Found Nova Scotia feeds the hungry with forgotten fruit and vegetables
Volunteers plucked about 835 kilograms of produce as of late September
Volunteers spent this weekend trudging along coastal areas of St. Margarets Bay, picking apples that would have gone to waste and bringing them to the needy instead.
They are part of the Found Nova Scotia movement, a growing "eco-conscious" enterprise that gleans leftover fruits and vegetables from crops, farmers' markets and home gardens and donates most of their bounty to food banks and shelters.
Laurel Schut and Lindsay Clowes launched the initiative this spring after earning their master's degrees in environmental studies at Dalhousie University. They have a a mission to reduce food waste and educate others about the journey from farm to plate.
Getting food to people who need it
"[We're] teaching people about agriculture, but at the same time, getting all this food to people who need it," Clowes says. "They can understand where their food is coming from ... and learn how to reduce food waste in their own homes."
Schut estimates volunteers gathered around 90 kilograms of apples Sunday, adding to the roughly 835 kilograms of produce collected as of late September.
Mike Lancaster, a co-ordinator with the St. Margarets Bay Stewardship Association, says the trees haven't been formally harvested since 2008 and he's glad to see the apples consumed as nourishment rather than rotting on the ground.

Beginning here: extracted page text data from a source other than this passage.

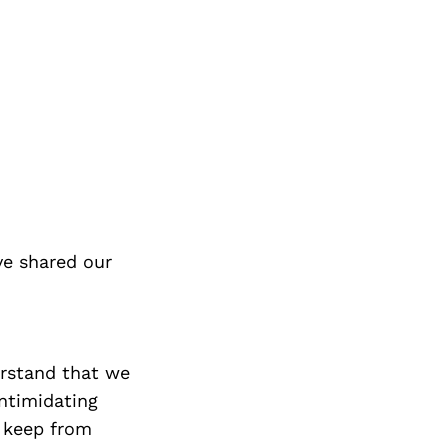
ve shared our
erstand that we
intimidating
o keep from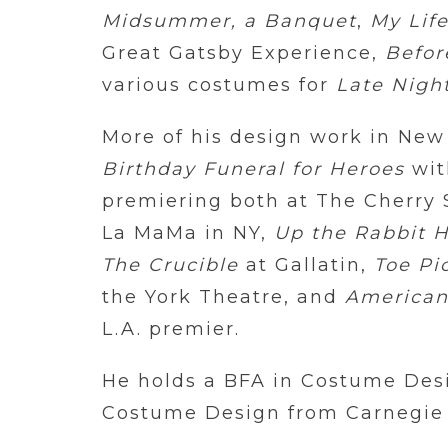
Midsummer, a Banquet
,
My Life
Great Gatsby Experience,
Befo
various costumes for
Late Nigh
More of his design work in New
Birthday Funeral for Heroes
wit
premiering both at The Cherry 
La MaMa in NY,
Up the Rabbit 
The Crucible
at Gallatin,
Toe Pi
the York Theatre, and
American
L.A. premier.
He holds a BFA in Costume Des
Costume Design from Carnegie M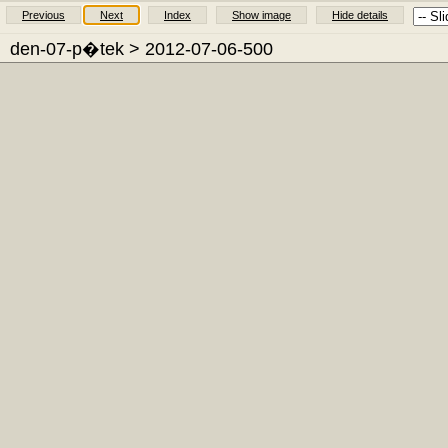
Previous
Next
Index
Show image
Hide details
den-07-p�tek
> 2012-07-06-500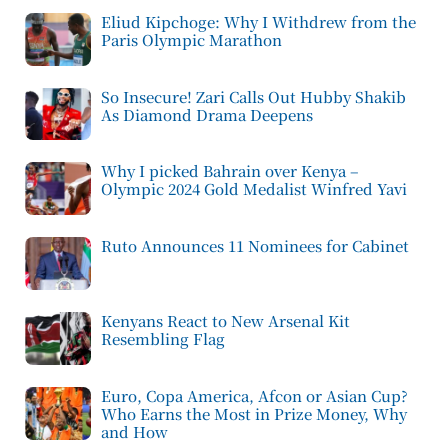
Eliud Kipchoge: Why I Withdrew from the
Paris Olympic Marathon
So Insecure! Zari Calls Out Hubby Shakib
As Diamond Drama Deepens
Why I picked Bahrain over Kenya –
Olympic 2024 Gold Medalist Winfred Yavi
Ruto Announces 11 Nominees for Cabinet
Kenyans React to New Arsenal Kit
Resembling Flag
Euro, Copa America, Afcon or Asian Cup?
Who Earns the Most in Prize Money, Why
and How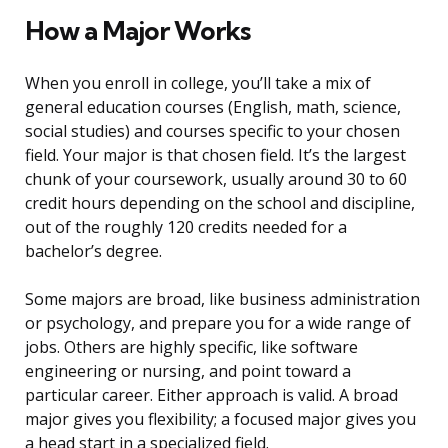
How a Major Works
When you enroll in college, you’ll take a mix of
general education courses (English, math, science,
social studies) and courses specific to your chosen
field. Your major is that chosen field. It’s the largest
chunk of your coursework, usually around 30 to 60
credit hours depending on the school and discipline,
out of the roughly 120 credits needed for a
bachelor’s degree.
Some majors are broad, like business administration
or psychology, and prepare you for a wide range of
jobs. Others are highly specific, like software
engineering or nursing, and point toward a
particular career. Either approach is valid. A broad
major gives you flexibility; a focused major gives you
a head start in a specialized field.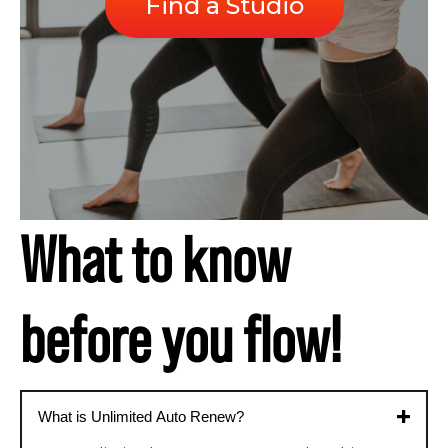
Find a Studio
What to know
before you flow!
What is Unlimited Auto Renew?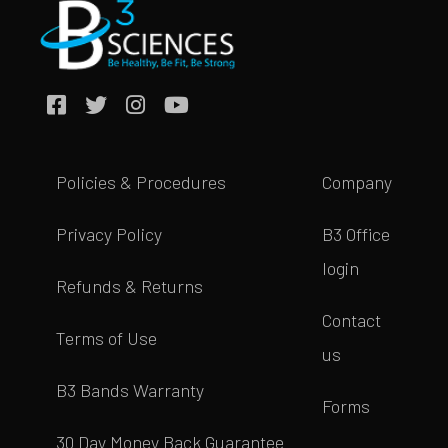
Policies & Procedures
Company
Privacy Policy
B3 Office
login
Refunds & Returns
Contact
Terms of Use
us
B3 Bands Warranty
Forms
30 Day Money Back Guarantee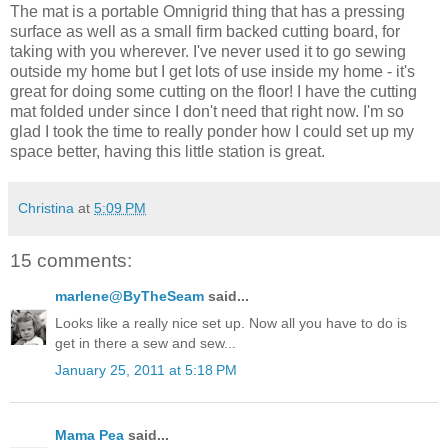
The mat is a portable Omnigrid thing that has a pressing
surface as well as a small firm backed cutting board, for
taking with you wherever. I've never used it to go sewing
outside my home but I get lots of use inside my home - it's
great for doing some cutting on the floor! I have the cutting
mat folded under since I don't need that right now. I'm so
glad I took the time to really ponder how I could set up my
space better, having this little station is great.
Christina
at
5:09 PM
15 comments:
marlene@ByTheSeam
said...
Looks like a really nice set up. Now all you have to do is
get in there a sew and sew...
January 25, 2011 at 5:18 PM
Mama Pea
said...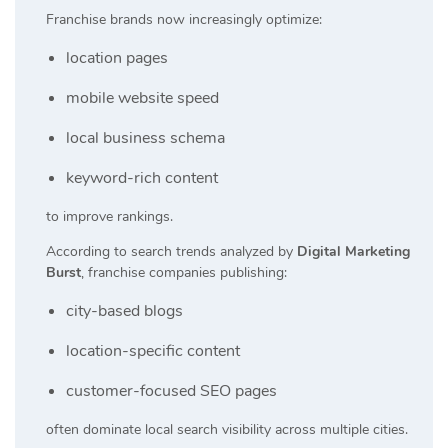
Franchise brands now increasingly optimize:
location pages
mobile website speed
local business schema
keyword-rich content
to improve rankings.
According to search trends analyzed by
Digital Marketing
Burst
, franchise companies publishing:
city-based blogs
location-specific content
customer-focused SEO pages
often dominate local search visibility across multiple cities.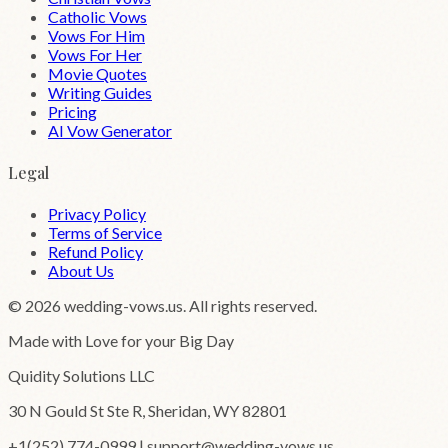
Catholic Vows
Vows For Him
Vows For Her
Movie Quotes
Writing Guides
Pricing
AI Vow Generator
Legal
Privacy Policy
Terms of Service
Refund Policy
About Us
©
2026
wedding-vows.us. All rights reserved.
Made with Love for your Big Day
Quidity Solutions LLC
30 N Gould St Ste R, Sheridan, WY 82801
+1(252) 774-0999 | support@wedding-vows.us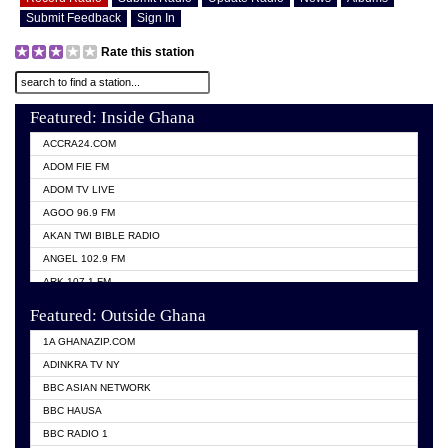
Submit Feedback
Sign In
Rate this station
Featured: Inside Ghana
ACCRA24.COM
ADOM FIE FM
ADOM TV LIVE
AGOO 96.9 FM
AKAN TWI BIBLE RADIO
ANGEL 102.9 FM
ARK 107.1 FM
ASHH 101.1 FM
Featured: Outside Ghana
BIBLE FM
1A GHANAZIP.COM
CITI TV GHANA
ADINKRA TV NY
EVANG ODURO RADIO
BBC ASIAN NETWORK
EVANGELIST FM
BBC HAUSA
GBC UNIIQ FM 95.7
BBC RADIO 1
GBC VOLTA STAR 91.5FM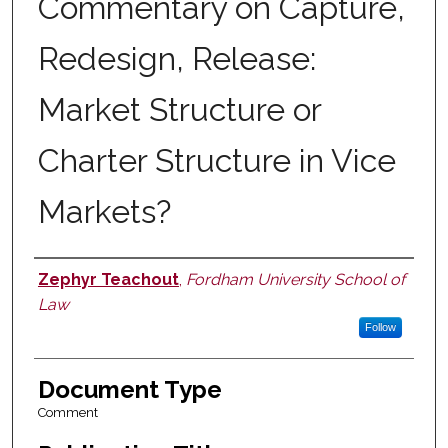
Commentary on Capture,
Redesign, Release:
Market Structure or
Charter Structure in Vice
Markets?
Zephyr Teachout
,
Fordham University School of
Authors
Law
Follow
Document Type
Comment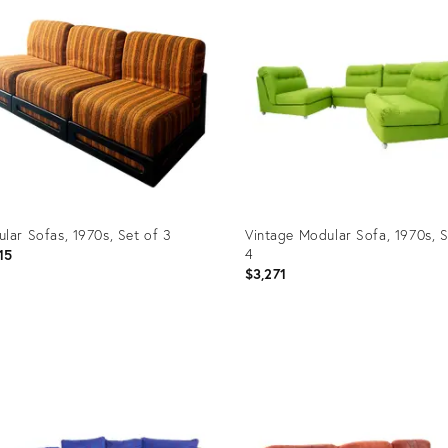
lar Sofas, 1970s, Set of 3
Vintage Modular Sofa, 1970s, S
4
15
$3,271
uct
Product
ID:
9552
17276470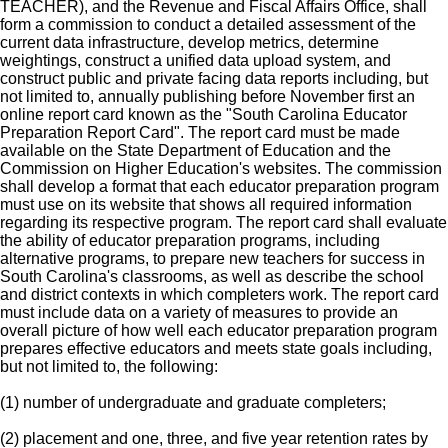
TEACHER), and the Revenue and Fiscal Affairs Office, shall
form a commission to conduct a detailed assessment of the
current data infrastructure, develop metrics, determine
weightings, construct a unified data upload system, and
construct public and private facing data reports including, but
not limited to, annually publishing before November first an
online report card known as the "South Carolina Educator
Preparation Report Card". The report card must be made
available on the State Department of Education and the
Commission on Higher Education's websites. The commission
shall develop a format that each educator preparation program
must use on its website that shows all required information
regarding its respective program. The report card shall evaluate
the ability of educator preparation programs, including
alternative programs, to prepare new teachers for success in
South Carolina's classrooms, as well as describe the school
and district contexts in which completers work. The report card
must include data on a variety of measures to provide an
overall picture of how well each educator preparation program
prepares effective educators and meets state goals including,
but not limited to, the following:
(1) number of undergraduate and graduate completers;
(2) placement and one, three, and five year retention rates by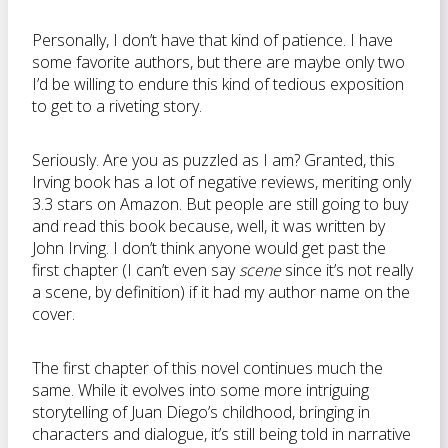
Personally, I don’t have that kind of patience. I have
some favorite authors, but there are maybe only two
I’d be willing to endure this kind of tedious exposition
to get to a riveting story.
Seriously. Are you as puzzled as I am? Granted, this
Irving book has a lot of negative reviews, meriting only
3.3 stars on Amazon. But people are still going to buy
and read this book because, well, it was written by
John Irving. I don’t think anyone would get past the
first chapter (I can’t even say
scene
since it’s not really
a scene, by definition) if it had my author name on the
cover.
The first chapter of this novel continues much the
same. While it evolves into some more intriguing
storytelling of Juan Diego’s childhood, bringing in
characters and dialogue, it’s still being told in narrative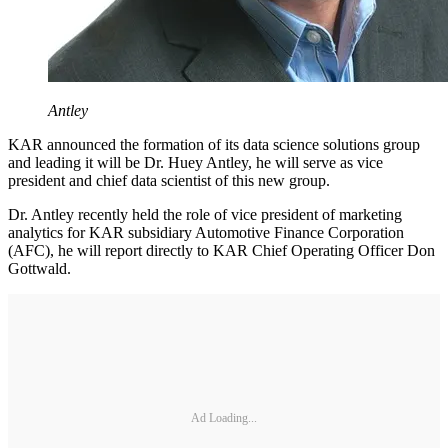
Antley
KAR announced the formation of its data science solutions group
and leading it will be Dr. Huey Antley, he will serve as vice
president and chief data scientist of this new group.
Dr. Antley recently held the role of vice president of marketing
analytics for KAR subsidiary Automotive Finance Corporation
(AFC), he will report directly to KAR Chief Operating Officer Don
Gottwald.
Ad Loading...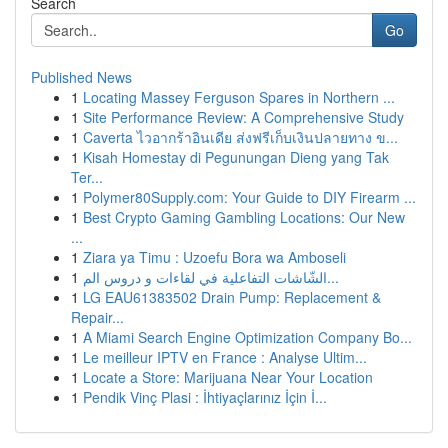
Search
Go
Published News
1
Locating Massey Ferguson Spares in Northern ...
1
Site Performance Review: A Comprehensive Study
1
Caverta ไวอากร้าอินเดีย ส่งฟรีเก็บเงินปลายทาง ข...
1
Kisah Homestay di Pegunungan Dieng yang Tak
Ter...
1
Polymer80Supply.com: Your Guide to DIY Firearm ...
1
Best Crypto Gaming Gambling Locations: Our New
...
1
Ziara ya Timu : Uzoefu Bora wa Amboseli
1
الشّاشات التفاعلية في لقاءات و دروس الم...
1
LG EAU61383502 Drain Pump: Replacement &
Repair...
1
A Miami Search Engine Optimization Company Bo...
1
Le meilleur IPTV en France : Analyse Ultim...
1
Locate a Store: Marijuana Near Your Location
1
Pendik Vinç Plasi : İhtiyaçlarınız İçin İ...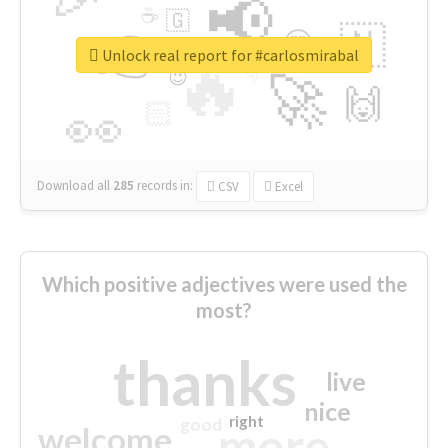
📢
☕
🇬
👉
🇳
😍
🔷
🎡
Unlock real report for #carlosmirabal
🔥
👇
😉
🚀
🙌
🏻
👀
Download all
285
records
in:
CSV
Excel
Which positive adjectives were used the
most?
thanks
live
nice
right
good
more
welcome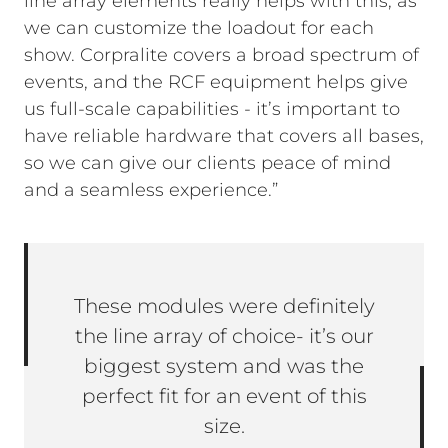
line array elements really helps with this, as
we can customize the loadout for each
show. Corpralite covers a broad spectrum of
events, and the RCF equipment helps give
us full-scale capabilities - it’s important to
have reliable hardware that covers all bases,
so we can give our clients peace of mind
and a seamless experience.”
These modules were definitely
the line array of choice- it’s our
biggest system and was the
perfect fit for an event of this
size.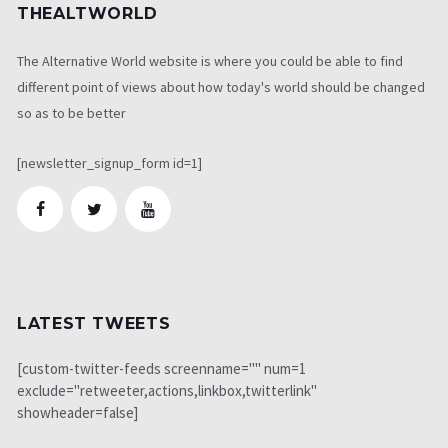
THEALTWORLD
The Alternative World website is where you could be able to find
different point of views about how today's world should be changed
so as to be better
[newsletter_signup_form id=1]
LATEST TWEETS
[custom-twitter-feeds screenname="" num=1
exclude="retweeter,actions,linkbox,twitterlink"
showheader=false]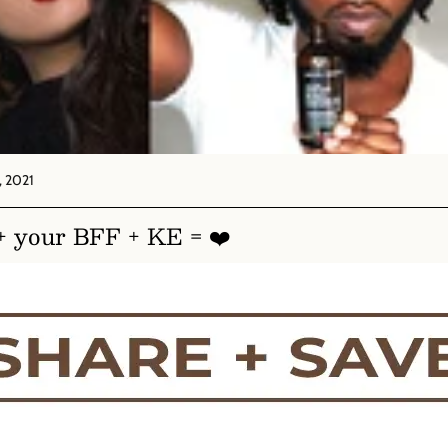
 2021
+ your BFF + KE = ❤️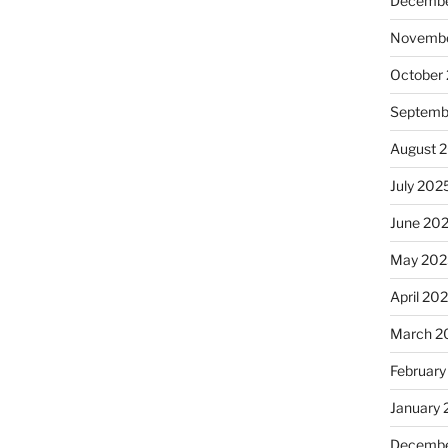
Decembe
Novembe
October
Septemb
August 
July 202
June 20
May 202
April 20
March 2
February
January
Decembe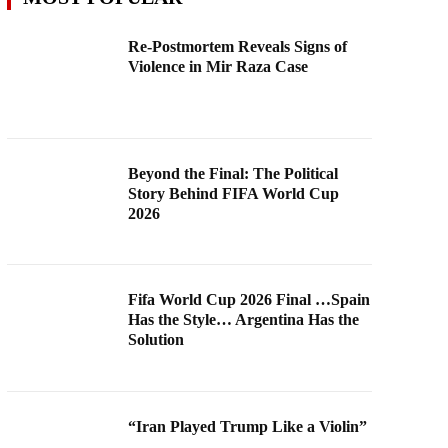
Re-Postmortem Reveals Signs of
Violence in Mir Raza Case
Beyond the Final: The Political
Story Behind FIFA World Cup
2026
Fifa World Cup 2026 Final …Spain
Has the Style… Argentina Has the
Solution
“Iran Played Trump Like a Violin”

$31 billion worth food wasted annually
Found Nova Scotia donates about 86 per cent of its yield to Feed Nova Scotia, which distributes the produce to community groups across the province. A slim share of the pickings are sold to local restaurants to cover the organization's costs of operation. Produce that is too spoiled to eat is turned into preserves that Clowes and Schut eventually hope to sell.
According to consulting firm Value Chain Management International, Canadians waste $31 billion worth of food each year. Meanwhile, Food Banks Canada says nearly one in eight families struggled to put food on the table last year.
Found Nova Scotia draws upon three sources of untapped produce: the chunk of harvests that are left behind each season, fruits and vegetables that go unsold as farmers' markets close for the day and unattended plants in residents' backyards, Schut said.